ACTIVIDAD. Según el fragmento de lectura, ¿qué dicen los franceses sobre el hecho de partir?

COMENTARIO AL EVANGELIO – Domingo 6º de Pascua – A los que aman

Publicado el 04/30/2016

 

– EVANGELIO –

 

Dijo Jesús a sus discípulos: «El que me ama guardará mi palabra, y mi Padre lo amará, y vendremos a él y haremos morada en él. El que no me ama no guardará mis palabras. Y la palabra que estáis oyendo no es mía, sino del Padre que me envió. Os he hablado de esto ahora que estoy a vuestro lado, pero el Defensor, el Espíritu Santo, que enviará el Padre en mi nombre, será quien os lo enseñe todo y os vaya recordando todo lo que os he dicho. La paz os dejo, mi paz os doy: no os la doy como la da el mundo. Que no tiemble vuestro corazón ni se acobarde. Me habéis oído decir: “Me voy y vuelvo a vuestro lado”. Si me amarais, os alegraríais de que vaya al Padre, porque el Padre es más que yo. Os lo he dicho ahora, antes de que suceda, para que cuando suceda, sigáis creyendo. ». (Jn 14, 23-29)

 


 

 

COMENTARIO AL EVANGELIO – Domingo 6º de Pascua – A los que aman

 

Los impensables premios prometidos por el Salvador, antes de su partida a la eternidad, tienen como presupuesto el amarlo y guardar su palabra. Profundizar el conocimiento sobre esas promesas y las condiciones para que ellas se cumplan, es el objetivo de estas páginas.

 


 

I – Preparando la partida de este mundo

 

Celo y bienquerencia, antes de partir

 

“Partir c'est toujours mourir un peu!” Partir es siempre morir un poco, dicen los franceses. Así –a pesar de que vivimos en la era del avance total de las comunicaciones, en la cual las distancias casi no existen– la despedida de un ser querido siempre produce dolor en nuestro corazón. Mucho más se daba en aquellos tiempos del Imperio Romano, en los cuales los viajes eran lentos, no había telégrafo, teléfono ni internet. Súmase a esos datos el hecho de que el destino hacia el cual iba el Divino Maestro, no era otra ciudad o país, sino la eternidad.

 

Por eso mismo, Jesús se esmera en preparar de manera eximia a sus seguidores para las consecuencias resultantes de su ida definitiva al Padre.

 

Que no tiemble vuestro corazón …”, era el empeño celoso y lleno de bienquerencia por parte de Jesús hacia sus discípulos. Y … “ni se acobarde”. Él es cariñoso en extremo y quiere consolarlos cuanto le sea posible, haciéndoles comprender, “antes de que suceda”, las enormes ventajas oriundas de su partida de este mundo.

CONJUNTO DE DATOS.

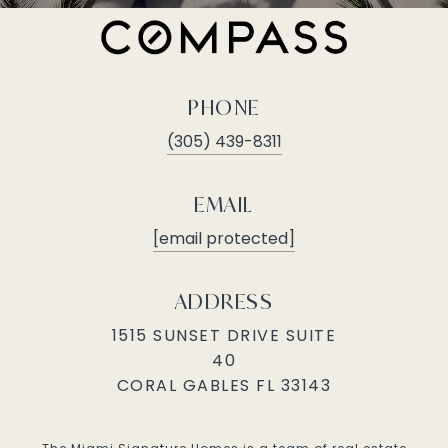
PHONE
(305) 439-8311
EMAIL
[email protected]
ADDRESS
1515 SUNSET DRIVE SUITE
40
CORAL GABLES FL 33143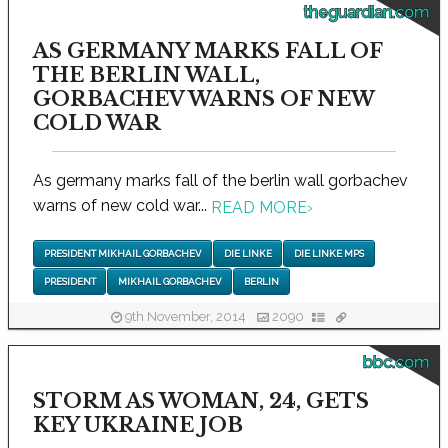
theguardian.com
AS GERMANY MARKS FALL OF
THE BERLIN WALL,
GORBACHEV WARNS OF NEW
COLD WAR
As germany marks fall of the berlin wall gorbachev
warns of new cold war...
READ MORE
›
PRESIDENT MIKHAIL GORBACHEV
DIE LINKE
DIE LINKE MPS
PRESIDENT
MIKHAIL GORBACHEV
BERLIN
9th November, 2014
2090
bbc.com
STORM AS WOMAN, 24, GETS
KEY UKRAINE JOB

RESULTADO DEL EJERCICIO. Que partir es siempre morir un poco.